The Fonts tab on each detail page reuses the same idea one layer up. The Astro component reads _index.json, emits an inline <style> block with one @font-face rule per file (each face uniquely named font-<slug>-<index> to avoid colliding with the page’s own typography), and renders a row per face with a font-family: font-<slug>-<index> applied to a sample string. The previews are the real woff2 files loaded straight off disk, not screenshots; a single “Download all” button zips the whole set client-side and saves <slug>-fonts.zip. JSZip in the browser, no server step.

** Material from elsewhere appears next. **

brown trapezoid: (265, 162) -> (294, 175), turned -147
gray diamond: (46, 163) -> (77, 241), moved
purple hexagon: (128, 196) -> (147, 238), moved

4. What the stack deliberately doesn’t have

The whole thing is TypeScript everywhere, strict mode with noUncheckedIndexedAccess and exactOptionalPropertyTypes, ESM with .js import extensions, plus the smallest possible dependency surface I could justify. No logger library (Node’s console is fine for a CLI), no CLI parser dep (Node’s built-in parseArgs covers seven flags), no client framework on the Astro side (~210 LOC of vanilla JS covers every interaction the site has), and no mocks in tests — Vitest reads the real fixture vault from disk and the live integration test hits the real API. The only place I was tempted into something heavier was the font crawl, and even there the answer turned out to be “use the browser you already have.”